Poplin responded, arguing he did not have to pay supplemental maintenance for the April 2020 distributions based on Weltz' cohabitation with her fiancé. Poplin asserted his obligation to pay did not arise under the property settlement agreement until 45 days after receipt of the distributions. Thus, it was his position that supplemental maintenance for any retirement or cash distributions he received in April 2020 was not owed to Weltz because she began cohabitating on May 20, 2020. Poplin asserted his obligations to pay supplemental maintenance did not arise until May 29 and 30, 2020, which marked the 45th day after they were received, respectively, and he had been absolved of those obligations by Weltz cohabitating with her fiancé.
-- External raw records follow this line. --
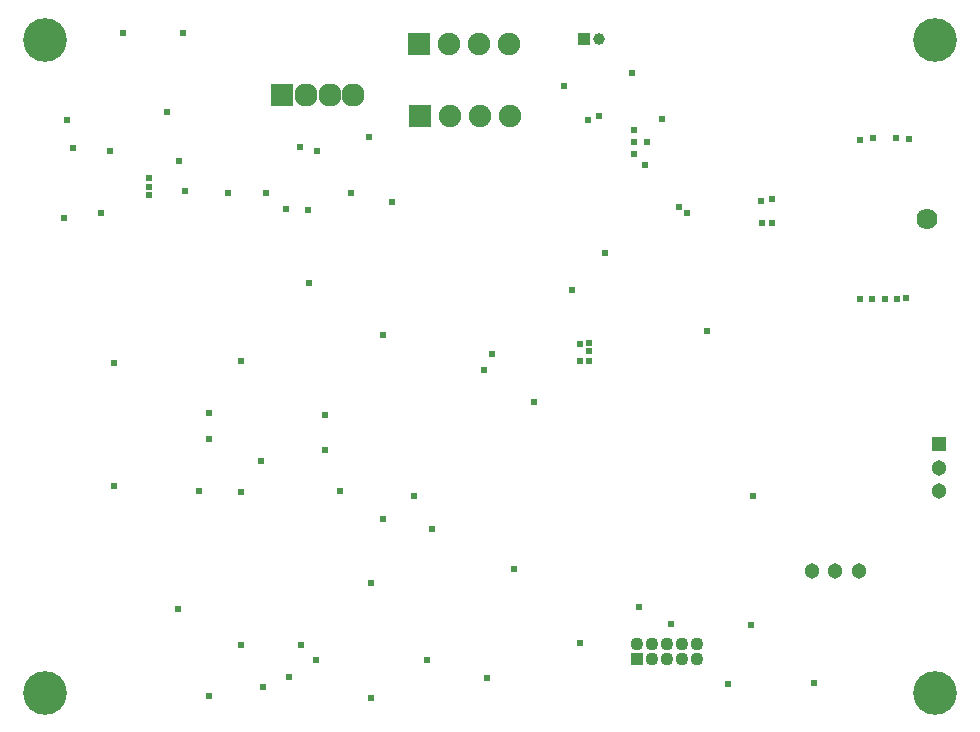
<source format=gbs>
G04*
G04 #@! TF.GenerationSoftware,Altium Limited,Altium Designer,21.1.1 (26)*
G04*
G04 Layer_Color=16711935*
%FSLAX25Y25*%
%MOIN*%
G70*
G04*
G04 #@! TF.SameCoordinates,969F4329-1E93-4840-8548-A094FB753E80*
G04*
G04*
G04 #@! TF.FilePolarity,Negative*
G04*
G01*
G75*
%ADD77R,0.05124X0.05124*%
%ADD103R,0.04360X0.04360*%
%ADD104C,0.04360*%
%ADD105C,0.14573*%
%ADD106R,0.03937X0.03937*%
%ADD107C,0.03937*%
%ADD108C,0.07008*%
%ADD109C,0.05124*%
%ADD110C,0.07717*%
%ADD111R,0.07717X0.07717*%
%ADD112R,0.07487X0.07487*%
%ADD113C,0.07487*%
%ADD114C,0.02400*%
D77*
X307087Y92110D02*
D03*
D103*
X206535Y20591D02*
D03*
D104*
X211535D02*
D03*
X206535Y25591D02*
D03*
X211535D02*
D03*
X221535D02*
D03*
X216535D02*
D03*
X221535Y20591D02*
D03*
X216535D02*
D03*
X226535D02*
D03*
Y25591D02*
D03*
D105*
X305709Y226969D02*
D03*
X9252D02*
D03*
X305709Y9252D02*
D03*
X9252Y9252D02*
D03*
D106*
X188976Y227165D02*
D03*
D107*
X193898D02*
D03*
D108*
X303150Y167126D02*
D03*
D109*
X307087Y84236D02*
D03*
Y76362D02*
D03*
X280512Y49787D02*
D03*
X272638D02*
D03*
X264764D02*
D03*
D110*
X111907Y208610D02*
D03*
X104034D02*
D03*
X96159D02*
D03*
D111*
X88285D02*
D03*
D112*
X133819Y225394D02*
D03*
X134213Y201378D02*
D03*
D113*
X143819Y225394D02*
D03*
X153819D02*
D03*
X163819D02*
D03*
X144213Y201378D02*
D03*
X154213D02*
D03*
X164213D02*
D03*
D114*
X187598Y125516D02*
D03*
X187402Y119685D02*
D03*
X190551D02*
D03*
X55905Y176378D02*
D03*
X27892Y169291D02*
D03*
X89467Y170421D02*
D03*
X111120Y175933D02*
D03*
X74585Y76159D02*
D03*
X107656Y76596D02*
D03*
X102362Y101727D02*
D03*
Y90215D02*
D03*
X74410Y25197D02*
D03*
X94585D02*
D03*
X90648Y14470D02*
D03*
X63758Y8289D02*
D03*
X81102Y86614D02*
D03*
X99606Y20079D02*
D03*
X207087Y37795D02*
D03*
X217717Y32283D02*
D03*
X172047Y106299D02*
D03*
X155512Y116929D02*
D03*
X158267Y122047D02*
D03*
X184842Y143405D02*
D03*
X229999Y129921D02*
D03*
X195964Y155708D02*
D03*
X209252Y185039D02*
D03*
X182087Y211614D02*
D03*
X214764Y200590D02*
D03*
X70175Y175933D02*
D03*
X43701Y177953D02*
D03*
Y180709D02*
D03*
Y175197D02*
D03*
X53937Y186614D02*
D03*
X50000Y202755D02*
D03*
X35039Y229000D02*
D03*
X55118D02*
D03*
X16535Y200000D02*
D03*
X18504Y190945D02*
D03*
X30709Y189764D02*
D03*
X32065Y119073D02*
D03*
X74585Y119685D02*
D03*
X63998Y102538D02*
D03*
X63927Y93947D02*
D03*
X32065Y78128D02*
D03*
X121829Y128522D02*
D03*
Y67104D02*
D03*
X132299Y74787D02*
D03*
X138189Y63779D02*
D03*
X165354Y50394D02*
D03*
X156398Y14173D02*
D03*
X187402Y25984D02*
D03*
X237008Y12205D02*
D03*
X265650Y12598D02*
D03*
X244488Y31890D02*
D03*
X117793Y7403D02*
D03*
X81986Y11120D02*
D03*
X117695Y45691D02*
D03*
X96947Y170027D02*
D03*
X94191Y190992D02*
D03*
X117321Y194535D02*
D03*
X190157Y200098D02*
D03*
X193799Y201378D02*
D03*
X209752Y192913D02*
D03*
X15354Y167323D02*
D03*
X124900Y172783D02*
D03*
X99703Y189712D02*
D03*
X82774Y175933D02*
D03*
X60411Y76421D02*
D03*
X53543Y37008D02*
D03*
X136614Y20079D02*
D03*
X289173Y140354D02*
D03*
X284842D02*
D03*
X293110D02*
D03*
X296260Y140748D02*
D03*
X280906Y140354D02*
D03*
X297047Y193898D02*
D03*
X280906Y193504D02*
D03*
X247835Y173031D02*
D03*
X248228Y165945D02*
D03*
X292717Y194134D02*
D03*
X285236D02*
D03*
X251378Y173819D02*
D03*
X251378Y165945D02*
D03*
X205512Y192913D02*
D03*
Y188681D02*
D03*
Y196850D02*
D03*
X245079Y74787D02*
D03*
X220472Y171260D02*
D03*
X223221Y169240D02*
D03*
X190551Y125963D02*
D03*
Y123031D02*
D03*
X97085Y145807D02*
D03*
X204724Y215945D02*
D03*
M02*

</source>
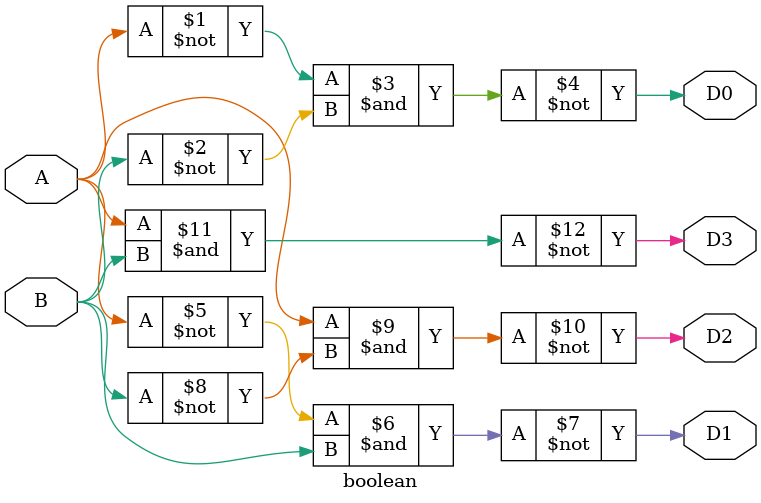
<source format=v>
`timescale 1ns / 1ps

module boolean(
    input A,
    input B,
    output D0,
    output D1,
    output D2,
    output D3 
 
    );

assign D0 = ~((~A) & (~B));
assign D1 = ~((~A) & (B));
assign D2 = ~((A) & (~B));
assign D3 = ~((A) & (B));

endmodule
</source>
In response to Weltz' pursuit of legal enforcement of the parties' settlement agreement, Poplin sought discovery related to Weltz' cohabitation with her fiancé, including interrogatories and requests for production of documents on:

• Whether Weltz ever shared or benefitted from any account with her fiancé, such as a bank account, zoo pass, credit card account, mortgage, utility, swimming pool pass, streaming service, gym membership, warehouse club membership, food delivery or transportation service, rewards account, or any other monthly subscription service;

4 • Any agreement Weltz had with her fiancé regarding the division of household tasks, including cooking, cleaning, and yard work; • The number of meals Weltz prepared for her fiancé between January 1, 2020, and April 14, 2020; • All holidays and relevant dates that Weltz spent at least a portion of with her fiancé since 2017; and • All people Weltz visited at a particular address in Overland Park before May 26, 2020.